In his wide-ranging rambling autobiography, Travels in Dreams, the Godfather of permaculture Bill Mollison repeats two refrains: “when I am emperor…” and variants of “no I do not want to go see your organic garden”. The first is meant to mock our desires to make things as we think they should be. The second is to make it clear that permaculture design is not about gardening but about designing systemic change processes.
Unlike typical architectural, engineering, or landscape architecture design, it is not about spacial design, but about process design. This is because structures are dead and entropic so they are inherently degenerative. Life is process. This is the reason behind permaculture’s focus on observation The question it asks is: how do we use the forces at play here to get us where we need to go?

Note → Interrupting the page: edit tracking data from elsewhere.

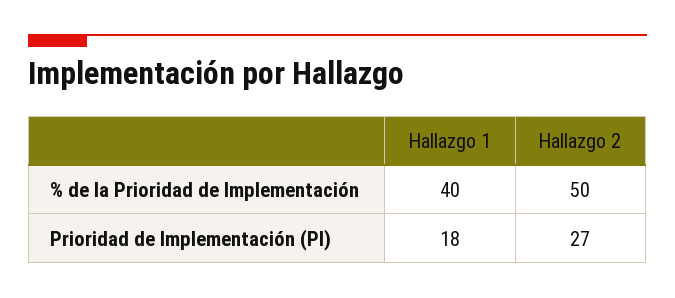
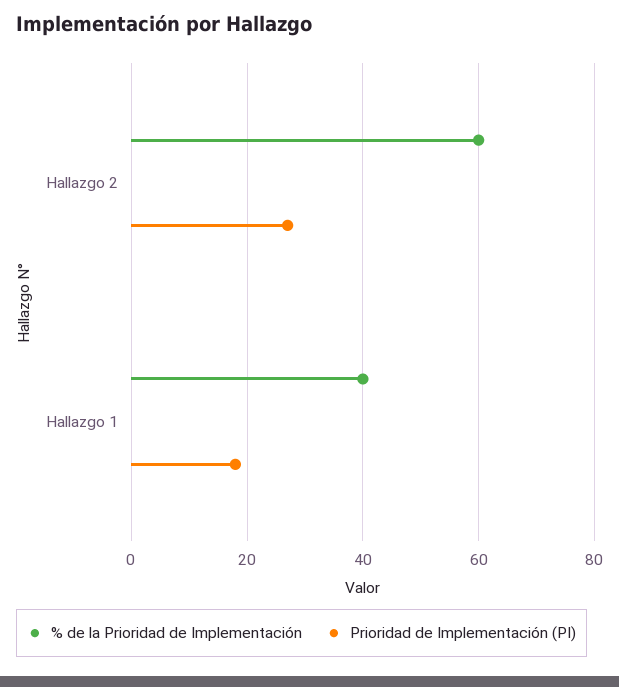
  {
    "% de la Prioridad de Implementación": {
      "Hallazgo 1": 40,
-     "Hallazgo 2": 50
+     "Hallazgo 2": 60
    },
    "Prioridad de Implementación (PI)": {
      "Hallazgo 1": 18,
      "Hallazgo 2": 27
    }
  }

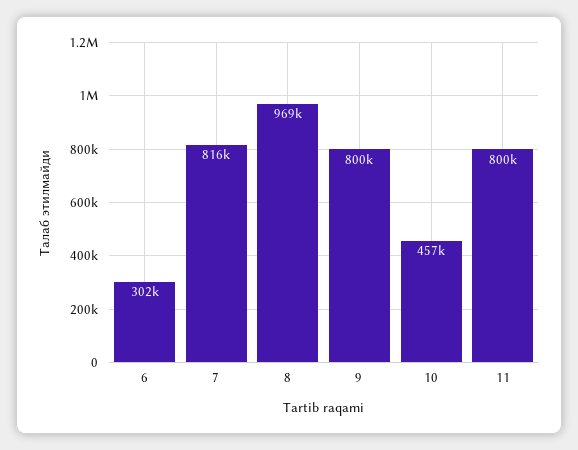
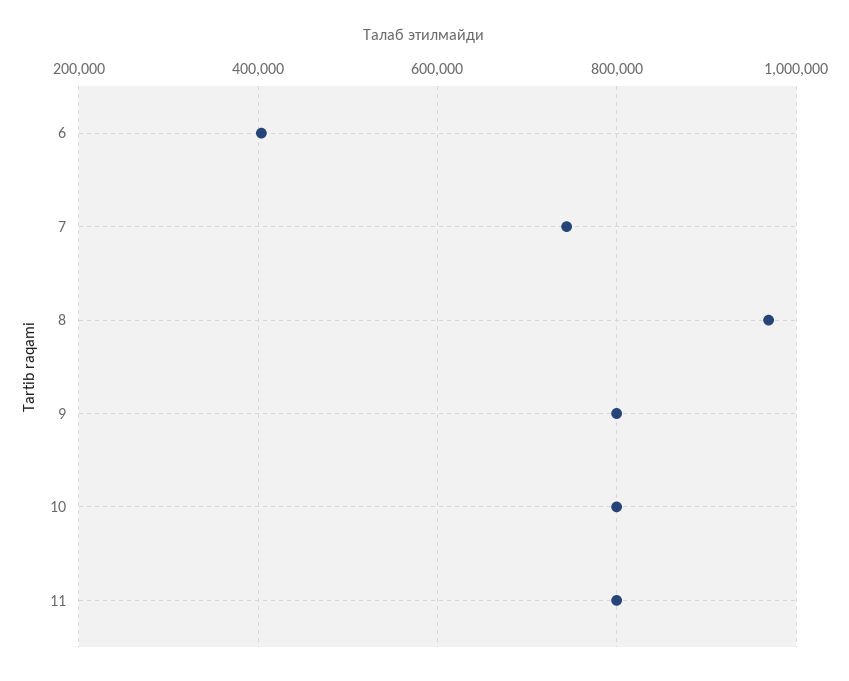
  {
-   "6": 302000,
+   "6": 400000,
-   "7": 816000,
+   "7": 740000,
    "8": 969000,
    "9": 800000,
-   "10": 457000,
+   "10": 800000,
    "11": 800000
  }

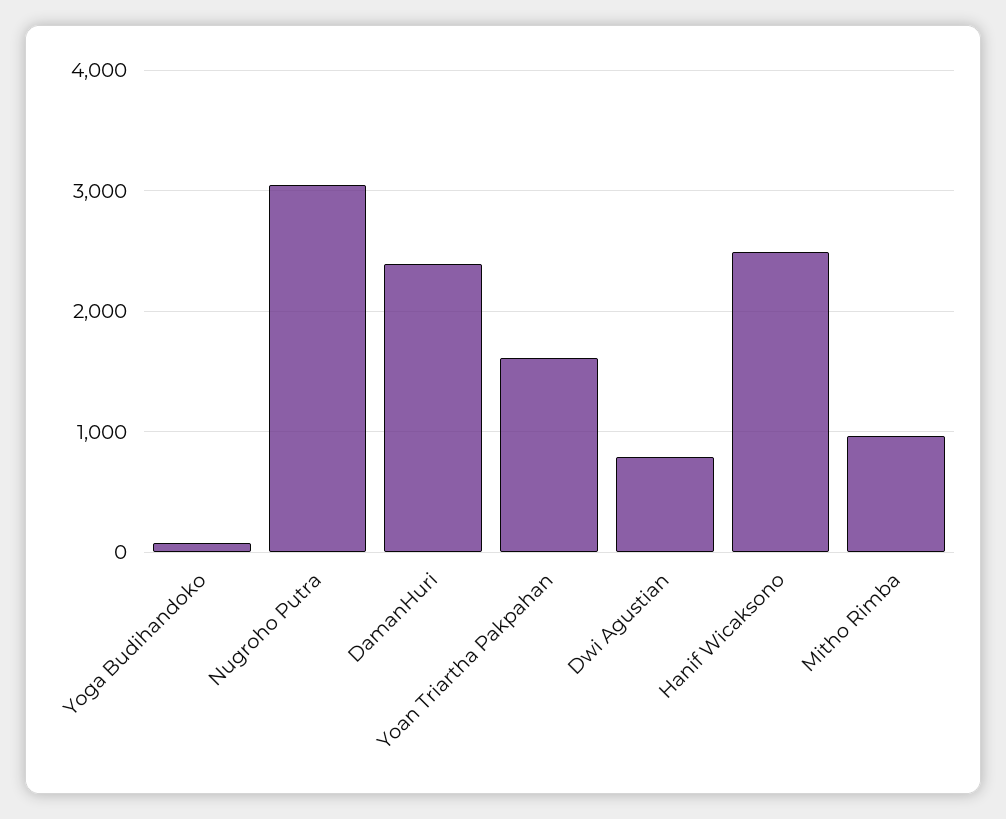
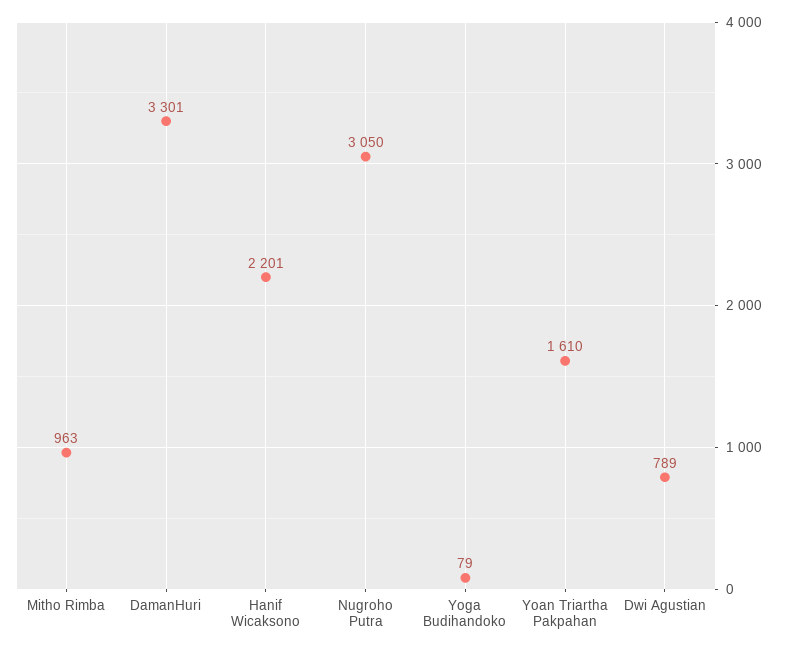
  {
    "Yoga Budihandoko": 79,
    "Nugroho Putra": 3050,
-   "DamanHuri": 2400,
+   "DamanHuri": 3301,
    "Yoan Triartha Pakpahan": 1610,
    "Dwi Agustian": 789,
-   "Hanif Wicaksono": 2500,
+   "Hanif Wicaksono": 2201,
    "Mitho Rimba": 963
  }

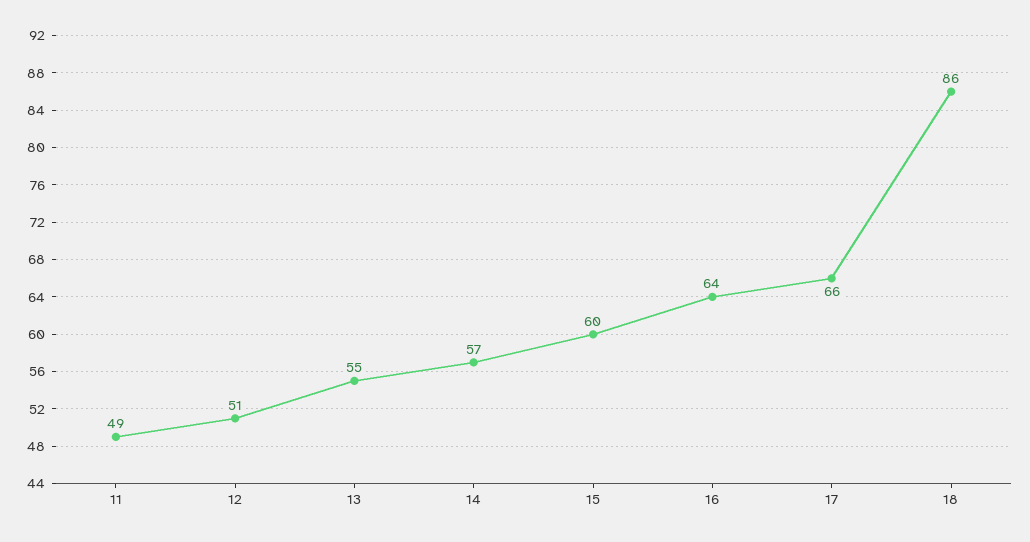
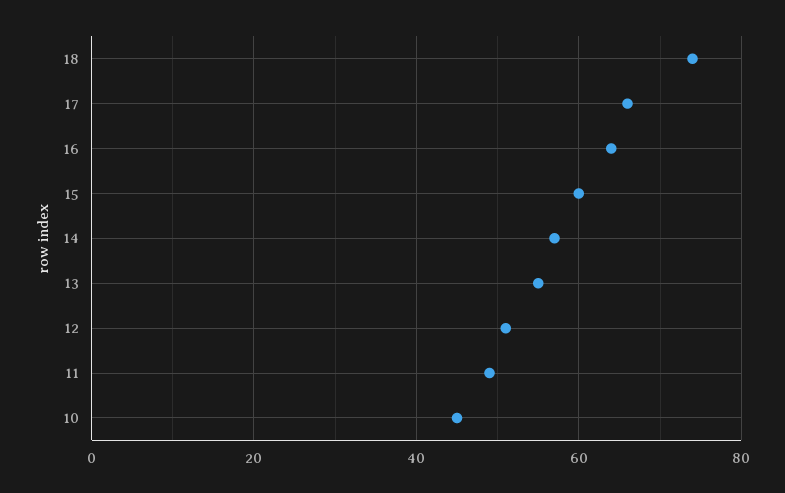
  {
    "11": 49,
    "12": 51,
    "13": 55,
    "14": 57,
    "15": 60,
    "16": 64,
    "17": 66,
-   "18": 86
+   "18": 75,
+   "10": 45
  }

This is why the recent use of the phrase “Liberation Permaculture” though wonderful, seems redundant. As Bill said long ago, “We need to do more than grow our own vegetables — we need to examine the roots of the problems of world hunger and resource depletion, and make big changes in the prevailing financial systems.” At its heart and soul, permaculture design is based on the fact that all living systems from organisms to organization, ecpsystems to economic systems follow the same patterns. Once we know how to work with any living system on a pattern level we know how to work on every living system. This is the power of patterns.
What are the forces whose patterns we need to be observing? And how do we find that “least change for the greatest effect” to shift all of these larger systems? I think these have always been what permaculture has always been about. it has never been about working or ways of working, but about seeing the patterns of what is and finding the point to redirect those forces toward regeneration instead of degeneration.